Figure 7. PFIs block p-MLC downstream of Rho signaling in MDA-MB-231 cells.

MDA-MB-231 cells were treated with 100 µM AGOH and 20 µM AFOH for 3 days, plated on collagen I coated dishes, and then treated with 100 nM LPA for 5 min. Cell lysates were immunoblotted with p-MLC. Total MLC-2 and β-actin serve as the loading controls.

Figure 8. AFOH blocks 3D invasive growth of MDA-MB-231 cells.

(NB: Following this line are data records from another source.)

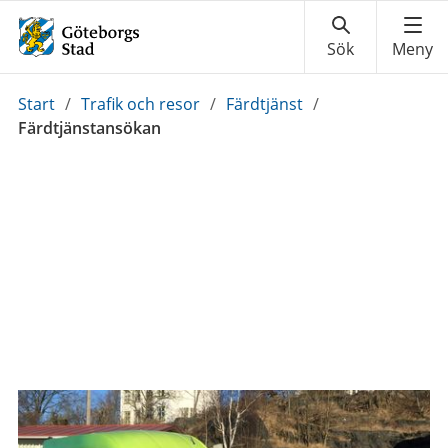
Du
Start
/
Trafik och resor
/
Färdtjänst
/
är
Färdtjänstansökan
här:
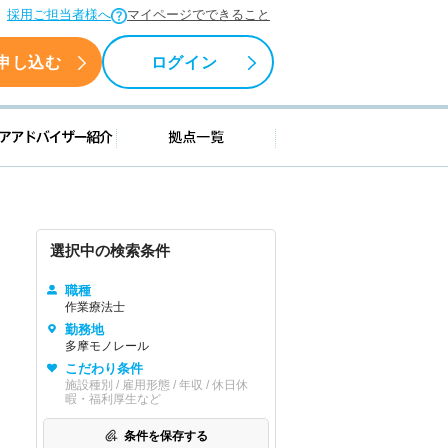
採用ご担当者様へ
マイページでできること
申し込む
ログイン
援情報
キャリアアドバイザー紹介
拠点一覧
選択中の検索条件
職種
作業療法士
勤務地
多摩モノレール
こだわり条件
施設種別 / 雇用形態 / 年収 / 休日休
暇・福利厚生など
条件を保存する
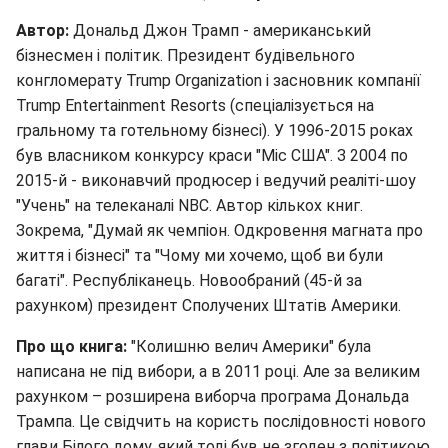
Автор:
Дональд Джон Трамп - американський
бізнесмен і політик. Президент будівельного
конгломерату Trump Organization і засновник компанії
Trump Entertainment Resorts (спеціалізується на
гральному та готельному бізнесі). У 1996-2015 роках
був власником конкурсу краси "Міс США". З 2004 по
2015-й - виконавчий продюсер і ведучий реаліті-шоу
"Учень" на телеканалі NBC. Автор кількох книг.
Зокрема, "Думай як чемпіон. Одкровення магната про
життя і бізнесі" та "Чому ми хочемо, щоб ви були
багаті". Республіканець. Новообраний (45-й за
рахунком) президент Сполучених Штатів Америки.
Про що книга:
"Колишню велич Америки" була
написана не під вибори, а в 2011 році. Але за великим
рахунком – розширена виборча програма Дональда
Трампа. Це свідчить на користь послідовності нового
глави Білого дому, який тоді був не згоден з політикою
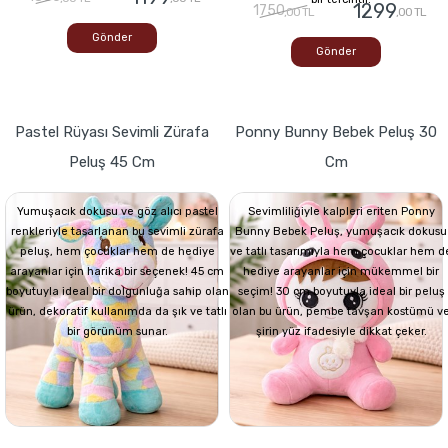
1299
1750
,00 TL
,00 TL
Gönder
Gönder
Pastel Rüyası Sevimli Zürafa
Ponny Bunny Bebek Peluş 30
Peluş 45 Cm
Cm
Yumuşacık dokusu ve göz alıcı pastel
Sevimliliğiyle kalpleri eriten Ponny
renkleriyle tasarlanan bu sevimli zürafa
Bunny Bebek Peluş, yumuşacık dokusu
peluş, hem çocuklar hem de hediye
ve tatlı tasarımıyla hem çocuklar hem d
arayanlar için harika bir seçenek! 45 cm
hediye arayanlar için mükemmel bir
boyutuyla ideal bir dolgunluğa sahip olan
seçim! 30 cm boyutuyla ideal bir peluş
ürün, dekoratif kullanımda da şık ve tatlı
olan bu ürün, pembe tavşan kostümü v
bir görünüm sunar.
şirin yüz ifadesiyle dikkat çeker.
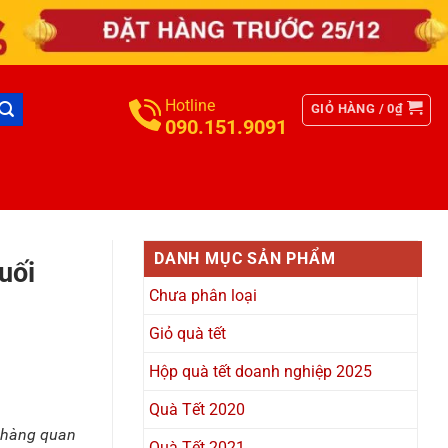
Hotline
GIỎ HÀNG /
0
₫
090.151.9091
DANH MỤC SẢN PHẨM
uối
Chưa phân loại
Giỏ quà tết
Hộp quà tết doanh nghiệp 2025
Quà Tết 2020
h hàng quan
Quà Tết 2021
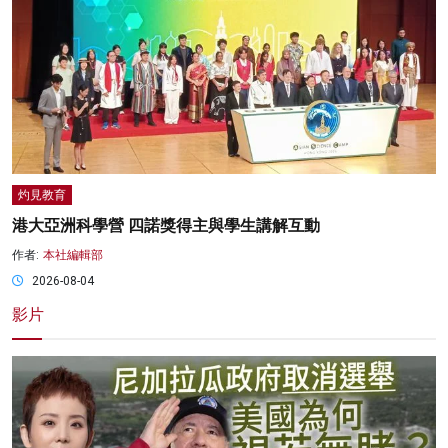
灼見教育
港大亞洲科學營 四諾獎得主與學生講解互動
作者:
本社編輯部
2026-08-04
影片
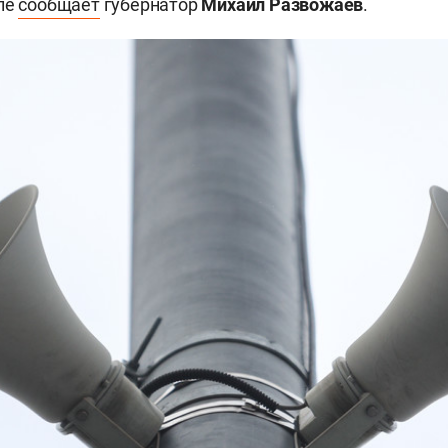
ле
сообщает
губернатор
Михаил Развожаев
.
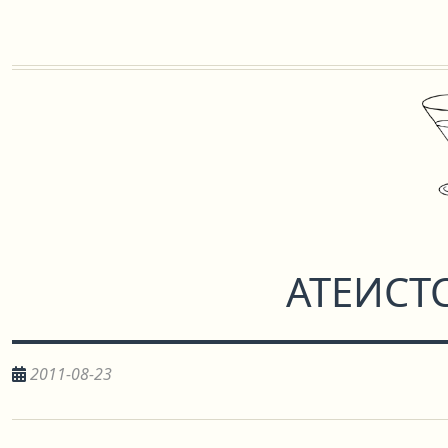
АТЕИСТ
2011-08-23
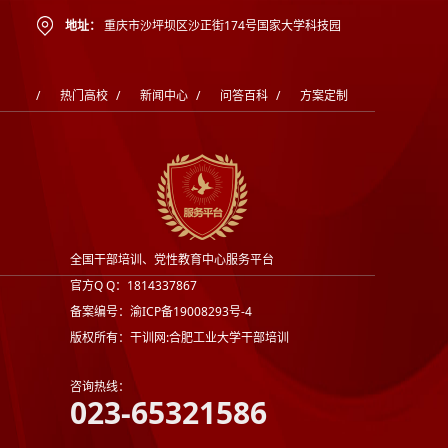
地址：
重庆市沙坪坝区沙正街174号国家大学科技园
/
热门高校
/
新闻中心
/
问答百科
/
方案定制
全国干部培训、党性教育中心服务平台
官方Q Q：1814337867
备案编号：渝ICP备19008293号-4
版权所有：干训网:合肥工业大学干部培训
咨询热线：
023-65321586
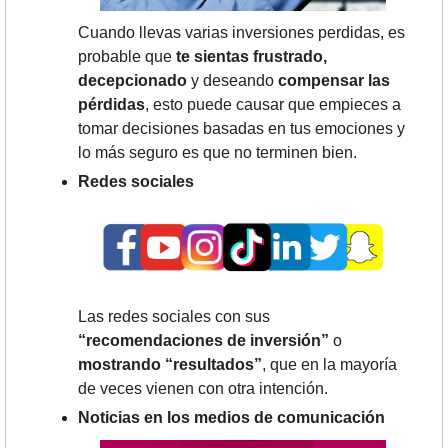
Cuando llevas varias inversiones perdidas, es 
probable que
 te sientas frustrado, 
decepcionado
 y deseando 
compensar las 
pérdidas
, esto puede causar que empieces a 
tomar decisiones basadas en tus emociones y 
lo más seguro es que no terminen bien.
Redes sociales
Las redes sociales con sus 
“recomendaciones de inversión”
 o 
mostrando “resultados”
, que en la mayoría 
de veces vienen con otra intención.
Noticias en los medios de comunicación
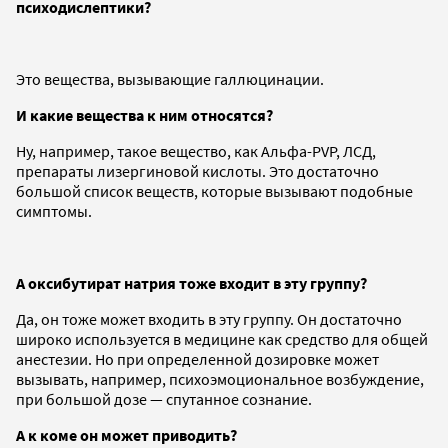
психодислептики?
Это вещества, вызывающие галлюцинации.
И какие вещества к ним относятся?
Ну, например, такое вещество, как Альфа-PVP, ЛСД,
препараты лизергиновой кислоты. Это достаточно
большой список веществ, которые вызывают подобные
симптомы.
А оксибутират натрия тоже входит в эту группу?
Да, он тоже может входить в эту группу. Он достаточно
широко используется в медицине как средство для общей
анестезии. Но при определенной дозировке может
вызывать, например, психоэмоциональное возбуждение,
при большой дозе — спутанное сознание.
А к коме он может приводить?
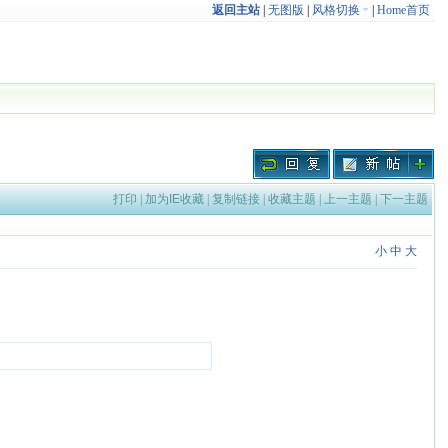
返回主站
|
无图版
|
风格切换
|
Home首页
打印
|
加为IE收藏
|
复制链接
|
收藏主题
|
上一主题
|
下一主题
小
中
大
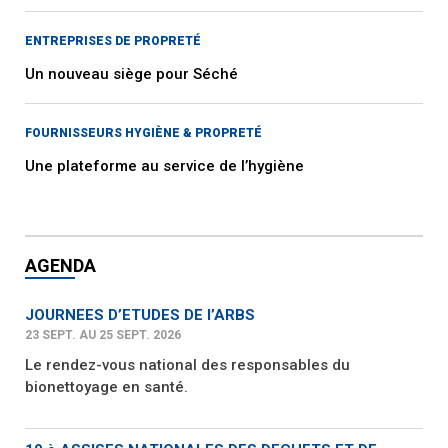
ENTREPRISES DE PROPRETÉ
Un nouveau siège pour Séché
FOURNISSEURS HYGIÈNE & PROPRETÉ
Une plateforme au service de l’hygiène
AGENDA
JOURNEES D’ETUDES DE l’ARBS
23 SEPT. AU 25 SEPT. 2026
Le rendez-vous national des responsables du
bionettoyage en santé.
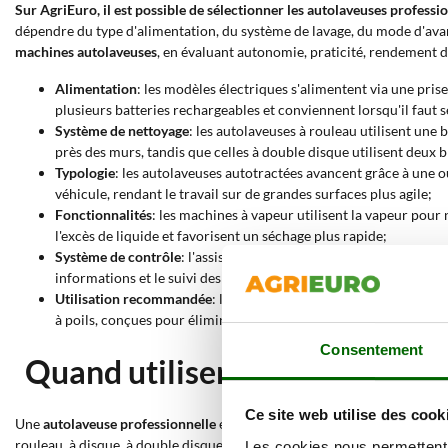
Sur AgriEuro, il est possible de sélectionner les autolaveuses professi
dépendre du type d'alimentation, du système de lavage, du mode d'avan
machines autolaveuses
, en évaluant autonomie, praticité, rendement du
Alimentation
: les modèles électriques s'alimentent via une pri
plusieurs batteries rechargeables et conviennent lorsqu'il faut 
Système de nettoyage
: les autolaveuses à rouleau utilisent une
près des murs, tandis que celles à double disque utilisent deux br
Typologie
: les autolaveuses autotractées avancent grâce à une 
véhicule, rendant le travail sur de grandes surfaces plus agile;
Fonctionnalités
: les machines à vapeur utilisent la vapeur pour 
l'excès de liquide et favorisent un séchage plus rapide;
Système de contrôle
: l'assistance vocale permet de contrôler et
informations et le suivi des fonctions actives;
Utilisation recommandée
: les modèles pour surfaces délicates s
à poils, conçues pour éliminer la saleté tenace.
Consentement
Quand utiliser une autolaveus
Ce site web utilise des cook
Une
autolaveuse professionnelle
est indiquée lorsque le nettoyage des 
rouleau, à disque, à double disque, avec raclette ou alimentation à batt
Les cookies nous permettent d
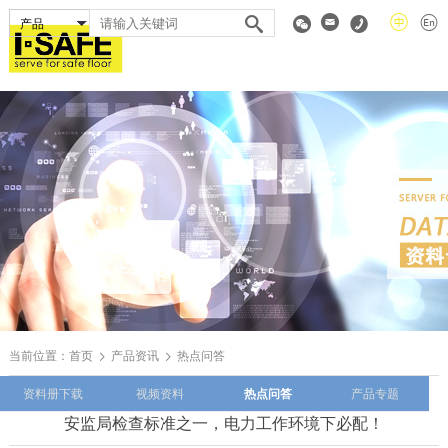
当前位置：
首页
产品资讯
热点问答
资料册下载
视频资料
热点问答
产品专题
安监局检查标准之一，电力工作环境下必配！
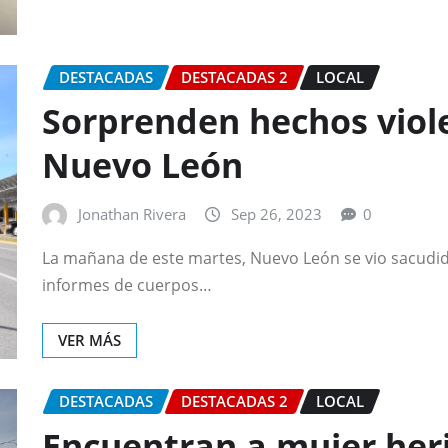
DESTACADAS
DESTACADAS 2
LOCAL
Sorprenden hechos viol
Nuevo León
Jonathan Rivera
Sep 26, 2023
0
La mañana de este martes, Nuevo León se vio sacudid
informes de cuerpos…
VER MÁS
DESTACADAS
DESTACADAS 2
LOCAL
Encuentran a mujer heri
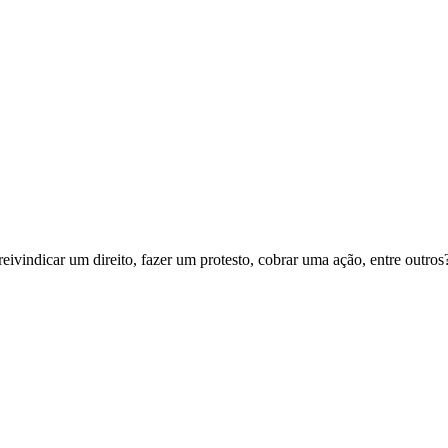
eivindicar um direito, fazer um protesto, cobrar uma ação, entre outro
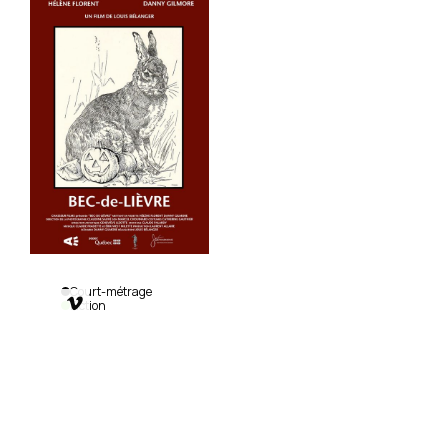
Court-métrage

Fiction
Bec de
lièvre
Louis
Bélanger
|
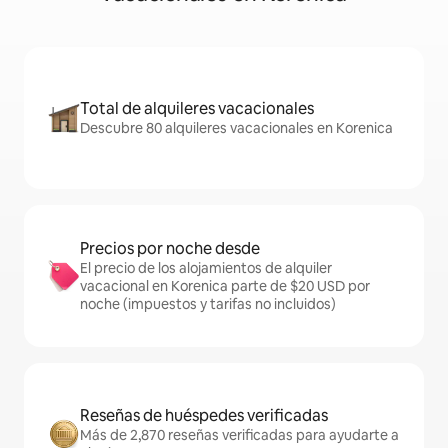
Total de alquileres vacacionales
Descubre 80 alquileres vacacionales en Korenica
Precios por noche desde
El precio de los alojamientos de alquiler
vacacional en Korenica parte de $20 USD por
noche (impuestos y tarifas no incluidos)
Reseñas de huéspedes verificadas
Más de 2,870 reseñas verificadas para ayudarte a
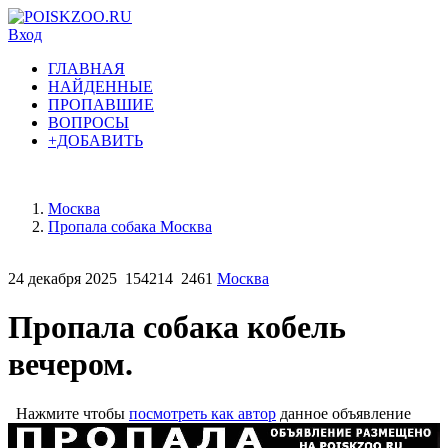
Вход
ГЛАВНАЯ
НАЙДЕННЫЕ
ПРОПАВШИЕ
ВОПРОСЫ
+ДОБАВИТЬ
Москва
Пропала собака Москва
24 декабря 2025
154214
2461
Москва
Пропала собака кобель
вечером.
Нажмите чтобы
посмотреть как автор
данное объявление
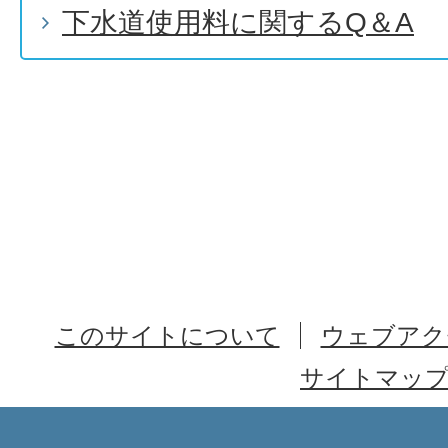
下水道使用料に関するQ＆A
このサイトについて
ウェブアク
サイトマッ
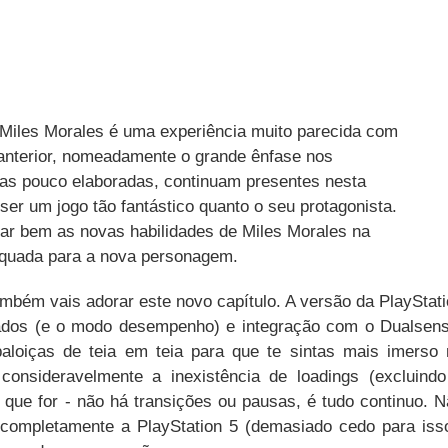
 Miles Morales é uma experiência muito parecida com
o anterior, nomeadamente o grande ênfase nos
ias pouco elaboradas, continuam presentes nesta
er um jogo tão fantástico quanto o seu protagonista.
r bem as novas habilidades de Miles Morales na
dequada para a nova personagem.
também vais adorar este novo capítulo. A versão da PlayStat
ados (e o modo desempenho) e integração com o Dualsens
baloiças de teia em teia para que te sintas mais imerso
consideravelmente a inexistência de loadings (excluindo
 o que for - não há transições ou pausas, é tudo continuo. 
completamente a PlayStation 5 (demasiado cedo para isso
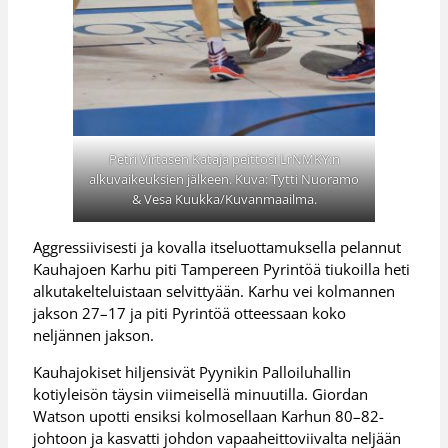
Petri Virtasen Kataja peittosi LrNMKY:n
alkuvaikeuksien jälkeen. Kuva: Tytti Nuoramo
& Vesa Kuukka/Kuvanmaailma.
Aggressiivisesti ja kovalla itseluottamuksella pelannut
Kauhajoen Karhu piti Tampereen Pyrintöä tiukoilla heti
alkutakelteluistaan selvittyään. Karhu vei kolmannen
jakson 27–17 ja piti Pyrintöä otteessaan koko
neljännen jakson.
Kauhajokiset hiljensivät Pyynikin Palloiluhallin
kotiyleisön täysin viimeisellä minuutilla. Giordan
Watson upotti ensiksi kolmosellaan Karhun 80–82-
johtoon ja kasvatti johdon vapaaheittoviivalta neljään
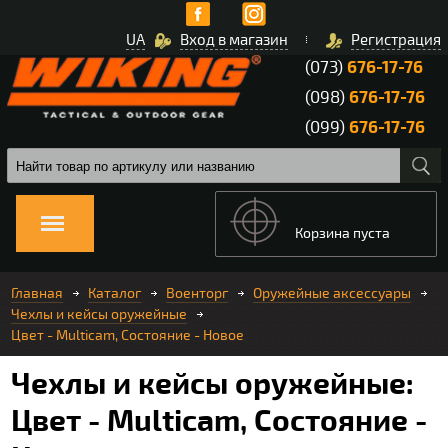
UA
Вход в магазин
Регистрация
(073)
676-17-76
(098)
676-17-76
(099)
676-17-76
Корзина пуста
Главная
Каталог
Военторг
Оружейные аксессуары
Чехлы и кейсы оружейные
Цвет - Multicam, Состояние - Новое
Чехлы и кейсы оружейные:
Цвет - Multicam, Состояние -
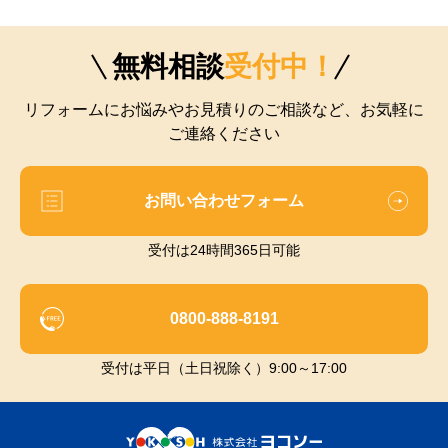
無料相談
受付中！
リフォームにお悩みやお見積りのご相談など、お気軽に
ご連絡ください
お問い合わせフォーム
受付は24時間365日可能
0800-888-8191
受付は平日（土日祝除く）9:00～17:00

Cells were seeded in growth factor reduced Matrigel, treated with DMSO (A, B) or 5 µM AFOH (C, D) for 10 days. Then phase contrast images were taken from randomly chosen fields (A, C). Colonies grown in Matrigel were smeared onto slides, immunostained for F-actin (red) and nuclei (blue), and then imaged by confocal microscopy (B, D). The representative images from three experiments are shown.

Figure 9. AGOH and AFOH do not affect 3D growth of MCF10A cells.

MCF10A were seeded in Matrigel and treated with AGOH and AFOH at the indicated concentrations for 14 days. Then the phase contrast images (A) were taken from randomly chosen fields. Matrigel-containing colonies were smeared and immunostained for integrin α6 (green), E-cadherin (red) and nuclei (blue) (B). Diameter of 60–80 individual colonies was measured and averaged in each condition (C). Cells were treated with AGOH for 3 days, harvested in RIPA buffer, and immunoblotted with polyAG antibody (D). Representative images from at least three separate experiments are shown. Scale bars in phase contrast equal 50 µm and in confocal images represent 20 µm.